◆ Assigned task ◆
Every line below from the one containing "negative for protein" through the one containing "negative for brown" must be transcribed exactly. Omit all lines outside that stretch.

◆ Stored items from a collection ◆
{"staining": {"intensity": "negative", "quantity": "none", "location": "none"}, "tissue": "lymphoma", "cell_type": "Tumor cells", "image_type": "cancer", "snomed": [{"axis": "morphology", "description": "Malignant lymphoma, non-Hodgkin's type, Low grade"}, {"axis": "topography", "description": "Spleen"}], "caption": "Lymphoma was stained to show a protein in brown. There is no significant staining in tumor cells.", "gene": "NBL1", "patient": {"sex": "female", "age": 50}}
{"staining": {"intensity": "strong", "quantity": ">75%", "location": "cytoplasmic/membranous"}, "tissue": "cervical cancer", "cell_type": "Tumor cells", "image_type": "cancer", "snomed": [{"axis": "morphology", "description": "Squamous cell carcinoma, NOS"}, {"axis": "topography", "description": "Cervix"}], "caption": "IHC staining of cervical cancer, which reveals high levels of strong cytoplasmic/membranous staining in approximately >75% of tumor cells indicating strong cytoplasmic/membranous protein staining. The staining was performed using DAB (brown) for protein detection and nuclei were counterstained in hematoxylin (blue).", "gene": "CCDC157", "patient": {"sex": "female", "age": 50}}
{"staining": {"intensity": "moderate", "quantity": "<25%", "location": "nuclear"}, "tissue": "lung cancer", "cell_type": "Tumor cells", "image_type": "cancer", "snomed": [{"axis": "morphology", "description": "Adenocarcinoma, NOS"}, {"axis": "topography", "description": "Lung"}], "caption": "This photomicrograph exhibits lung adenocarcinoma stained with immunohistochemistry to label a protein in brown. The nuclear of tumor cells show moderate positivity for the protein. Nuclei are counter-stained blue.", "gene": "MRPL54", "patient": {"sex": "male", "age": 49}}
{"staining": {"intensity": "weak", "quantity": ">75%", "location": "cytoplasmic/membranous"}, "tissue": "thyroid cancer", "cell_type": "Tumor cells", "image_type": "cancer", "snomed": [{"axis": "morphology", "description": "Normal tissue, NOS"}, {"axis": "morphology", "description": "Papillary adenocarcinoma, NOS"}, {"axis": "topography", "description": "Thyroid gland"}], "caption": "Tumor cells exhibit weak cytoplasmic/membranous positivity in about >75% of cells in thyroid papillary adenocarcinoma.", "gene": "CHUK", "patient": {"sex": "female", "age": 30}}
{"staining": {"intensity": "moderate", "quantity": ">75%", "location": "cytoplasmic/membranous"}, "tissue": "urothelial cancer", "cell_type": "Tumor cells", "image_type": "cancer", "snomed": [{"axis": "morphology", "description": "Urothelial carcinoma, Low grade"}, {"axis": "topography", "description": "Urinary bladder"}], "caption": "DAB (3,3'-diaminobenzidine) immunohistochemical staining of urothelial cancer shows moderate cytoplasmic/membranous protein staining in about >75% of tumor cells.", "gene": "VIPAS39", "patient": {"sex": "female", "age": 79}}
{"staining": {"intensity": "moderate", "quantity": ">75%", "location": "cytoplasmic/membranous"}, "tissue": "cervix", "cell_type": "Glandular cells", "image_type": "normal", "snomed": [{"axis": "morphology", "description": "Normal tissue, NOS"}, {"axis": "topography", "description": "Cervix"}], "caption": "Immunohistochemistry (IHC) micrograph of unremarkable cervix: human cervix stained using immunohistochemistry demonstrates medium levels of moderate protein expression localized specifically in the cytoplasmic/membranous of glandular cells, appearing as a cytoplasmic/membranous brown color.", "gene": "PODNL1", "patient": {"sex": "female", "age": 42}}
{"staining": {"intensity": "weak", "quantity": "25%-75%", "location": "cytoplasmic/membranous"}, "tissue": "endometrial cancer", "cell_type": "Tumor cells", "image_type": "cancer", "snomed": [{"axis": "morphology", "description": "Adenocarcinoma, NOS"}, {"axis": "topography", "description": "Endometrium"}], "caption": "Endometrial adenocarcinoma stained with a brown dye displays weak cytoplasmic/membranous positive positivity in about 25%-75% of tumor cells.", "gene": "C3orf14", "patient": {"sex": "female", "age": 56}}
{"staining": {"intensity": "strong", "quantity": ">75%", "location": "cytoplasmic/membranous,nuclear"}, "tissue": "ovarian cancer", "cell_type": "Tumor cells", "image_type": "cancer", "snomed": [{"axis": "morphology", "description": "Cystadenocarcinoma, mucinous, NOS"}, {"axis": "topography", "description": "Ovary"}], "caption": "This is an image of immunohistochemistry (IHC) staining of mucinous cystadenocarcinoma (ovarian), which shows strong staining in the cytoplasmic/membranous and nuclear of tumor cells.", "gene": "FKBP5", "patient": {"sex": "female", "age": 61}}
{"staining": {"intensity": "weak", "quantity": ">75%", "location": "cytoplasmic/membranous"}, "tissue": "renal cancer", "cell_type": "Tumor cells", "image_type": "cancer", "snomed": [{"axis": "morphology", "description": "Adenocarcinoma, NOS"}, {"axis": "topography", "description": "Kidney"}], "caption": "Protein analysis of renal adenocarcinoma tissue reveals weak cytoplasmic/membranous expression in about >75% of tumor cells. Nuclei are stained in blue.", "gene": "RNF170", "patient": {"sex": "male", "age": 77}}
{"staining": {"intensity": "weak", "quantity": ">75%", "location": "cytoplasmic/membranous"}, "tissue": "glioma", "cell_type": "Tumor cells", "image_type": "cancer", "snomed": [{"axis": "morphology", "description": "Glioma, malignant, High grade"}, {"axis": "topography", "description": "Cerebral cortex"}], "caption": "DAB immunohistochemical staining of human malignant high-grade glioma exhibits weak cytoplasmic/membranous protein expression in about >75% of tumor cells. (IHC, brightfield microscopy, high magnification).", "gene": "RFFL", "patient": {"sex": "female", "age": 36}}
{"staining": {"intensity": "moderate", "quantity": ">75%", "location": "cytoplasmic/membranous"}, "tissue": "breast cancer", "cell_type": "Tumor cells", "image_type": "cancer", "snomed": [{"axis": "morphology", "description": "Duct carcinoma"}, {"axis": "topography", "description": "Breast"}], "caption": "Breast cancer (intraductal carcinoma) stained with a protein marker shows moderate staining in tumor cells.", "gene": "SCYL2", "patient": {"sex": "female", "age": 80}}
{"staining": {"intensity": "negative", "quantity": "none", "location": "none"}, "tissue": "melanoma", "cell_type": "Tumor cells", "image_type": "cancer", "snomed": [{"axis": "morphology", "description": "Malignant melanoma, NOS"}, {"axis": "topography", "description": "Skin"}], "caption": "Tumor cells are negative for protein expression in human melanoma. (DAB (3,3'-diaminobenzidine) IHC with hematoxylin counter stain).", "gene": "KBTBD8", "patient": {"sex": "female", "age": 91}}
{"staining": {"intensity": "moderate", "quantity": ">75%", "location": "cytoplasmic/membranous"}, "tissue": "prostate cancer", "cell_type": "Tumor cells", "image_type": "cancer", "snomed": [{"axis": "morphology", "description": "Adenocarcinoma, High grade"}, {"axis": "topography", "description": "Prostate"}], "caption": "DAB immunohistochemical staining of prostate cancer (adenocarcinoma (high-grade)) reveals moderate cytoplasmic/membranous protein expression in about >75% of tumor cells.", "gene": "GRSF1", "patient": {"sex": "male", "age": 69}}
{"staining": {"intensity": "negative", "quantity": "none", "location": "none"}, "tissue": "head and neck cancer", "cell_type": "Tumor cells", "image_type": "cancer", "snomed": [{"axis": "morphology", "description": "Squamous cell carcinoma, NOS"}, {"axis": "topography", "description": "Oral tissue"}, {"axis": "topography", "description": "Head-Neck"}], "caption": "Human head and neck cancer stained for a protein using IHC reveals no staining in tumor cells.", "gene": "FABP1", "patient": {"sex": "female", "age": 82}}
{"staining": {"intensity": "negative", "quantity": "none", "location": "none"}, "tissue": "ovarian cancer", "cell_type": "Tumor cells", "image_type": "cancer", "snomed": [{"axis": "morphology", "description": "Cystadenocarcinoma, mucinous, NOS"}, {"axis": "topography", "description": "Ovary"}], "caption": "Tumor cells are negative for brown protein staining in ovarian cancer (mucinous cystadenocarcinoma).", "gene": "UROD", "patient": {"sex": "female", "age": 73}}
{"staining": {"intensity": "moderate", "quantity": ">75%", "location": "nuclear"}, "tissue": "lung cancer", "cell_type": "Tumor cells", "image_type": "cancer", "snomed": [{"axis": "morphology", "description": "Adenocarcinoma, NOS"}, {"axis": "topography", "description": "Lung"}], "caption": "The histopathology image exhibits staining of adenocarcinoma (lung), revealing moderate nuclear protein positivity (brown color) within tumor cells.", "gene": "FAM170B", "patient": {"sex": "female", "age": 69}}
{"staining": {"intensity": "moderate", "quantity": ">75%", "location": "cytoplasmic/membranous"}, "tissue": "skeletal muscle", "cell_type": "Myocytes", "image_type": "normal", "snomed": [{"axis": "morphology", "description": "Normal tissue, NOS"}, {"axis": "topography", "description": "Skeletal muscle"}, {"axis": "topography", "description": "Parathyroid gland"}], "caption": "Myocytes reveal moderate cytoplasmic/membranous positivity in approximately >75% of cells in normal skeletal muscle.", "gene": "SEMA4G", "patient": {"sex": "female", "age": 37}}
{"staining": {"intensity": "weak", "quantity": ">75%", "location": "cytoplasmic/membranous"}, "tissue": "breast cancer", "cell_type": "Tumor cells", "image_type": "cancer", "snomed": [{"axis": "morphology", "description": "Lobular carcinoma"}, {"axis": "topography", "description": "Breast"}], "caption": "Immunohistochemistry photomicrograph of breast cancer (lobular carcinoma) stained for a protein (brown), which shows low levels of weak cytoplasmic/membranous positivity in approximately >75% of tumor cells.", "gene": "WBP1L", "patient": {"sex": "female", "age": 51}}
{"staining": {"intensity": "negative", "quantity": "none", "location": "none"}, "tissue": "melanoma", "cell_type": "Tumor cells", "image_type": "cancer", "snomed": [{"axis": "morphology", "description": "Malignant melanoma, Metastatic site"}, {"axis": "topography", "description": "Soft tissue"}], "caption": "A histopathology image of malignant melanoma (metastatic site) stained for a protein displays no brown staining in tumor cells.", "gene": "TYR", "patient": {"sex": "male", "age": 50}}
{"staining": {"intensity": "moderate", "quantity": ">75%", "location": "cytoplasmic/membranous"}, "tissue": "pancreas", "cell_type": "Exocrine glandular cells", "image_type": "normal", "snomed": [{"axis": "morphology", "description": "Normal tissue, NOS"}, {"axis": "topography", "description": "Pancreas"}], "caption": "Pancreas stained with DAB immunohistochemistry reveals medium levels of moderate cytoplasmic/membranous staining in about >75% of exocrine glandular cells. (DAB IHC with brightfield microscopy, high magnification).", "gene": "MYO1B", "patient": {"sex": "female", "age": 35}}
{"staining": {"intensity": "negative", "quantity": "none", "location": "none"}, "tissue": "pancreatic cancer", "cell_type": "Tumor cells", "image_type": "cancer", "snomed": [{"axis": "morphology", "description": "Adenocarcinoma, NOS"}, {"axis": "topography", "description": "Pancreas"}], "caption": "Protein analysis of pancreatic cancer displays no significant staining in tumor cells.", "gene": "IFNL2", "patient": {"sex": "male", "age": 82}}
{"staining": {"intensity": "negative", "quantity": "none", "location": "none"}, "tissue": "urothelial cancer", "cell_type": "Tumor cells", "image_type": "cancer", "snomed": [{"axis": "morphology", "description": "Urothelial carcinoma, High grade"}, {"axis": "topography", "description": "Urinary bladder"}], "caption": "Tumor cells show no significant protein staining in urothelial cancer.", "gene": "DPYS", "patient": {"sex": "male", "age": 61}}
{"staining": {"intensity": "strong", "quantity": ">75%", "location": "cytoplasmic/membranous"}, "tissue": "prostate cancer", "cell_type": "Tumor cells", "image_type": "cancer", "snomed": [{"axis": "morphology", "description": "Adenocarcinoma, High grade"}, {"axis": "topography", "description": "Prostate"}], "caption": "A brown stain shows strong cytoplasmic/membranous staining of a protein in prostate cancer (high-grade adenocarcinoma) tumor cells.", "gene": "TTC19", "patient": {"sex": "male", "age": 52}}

◆ Output below ◆
{"staining": {"intensity": "negative", "quantity": "none", "location": "none"}, "tissue": "melanoma", "cell_type": "Tumor cells", "image_type": "cancer", "snomed": [{"axis": "morphology", "description": "Malignant melanoma, NOS"}, {"axis": "topography", "description": "Skin"}], "caption": "Tumor cells are negative for protein expression in human melanoma. (DAB (3,3'-diaminobenzidine) IHC with hematoxylin counter stain).", "gene": "KBTBD8", "patient": {"sex": "female", "age": 91}}
{"staining": {"intensity": "moderate", "quantity": ">75%", "location": "cytoplasmic/membranous"}, "tissue": "prostate cancer", "cell_type": "Tumor cells", "image_type": "cancer", "snomed": [{"axis": "morphology", "description": "Adenocarcinoma, High grade"}, {"axis": "topography", "description": "Prostate"}], "caption": "DAB immunohistochemical staining of prostate cancer (adenocarcinoma (high-grade)) reveals moderate cytoplasmic/membranous protein expression in about >75% of tumor cells.", "gene": "GRSF1", "patient": {"sex": "male", "age": 69}}
{"staining": {"intensity": "negative", "quantity": "none", "location": "none"}, "tissue": "head and neck cancer", "cell_type": "Tumor cells", "image_type": "cancer", "snomed": [{"axis": "morphology", "description": "Squamous cell carcinoma, NOS"}, {"axis": "topography", "description": "Oral tissue"}, {"axis": "topography", "description": "Head-Neck"}], "caption": "Human head and neck cancer stained for a protein using IHC reveals no staining in tumor cells.", "gene": "FABP1", "patient": {"sex": "female", "age": 82}}
{"staining": {"intensity": "negative", "quantity": "none", "location": "none"}, "tissue": "ovarian cancer", "cell_type": "Tumor cells", "image_type": "cancer", "snomed": [{"axis": "morphology", "description": "Cystadenocarcinoma, mucinous, NOS"}, {"axis": "topography", "description": "Ovary"}], "caption": "Tumor cells are negative for brown protein staining in ovarian cancer (mucinous cystadenocarcinoma).", "gene": "UROD", "patient": {"sex": "female", "age": 73}}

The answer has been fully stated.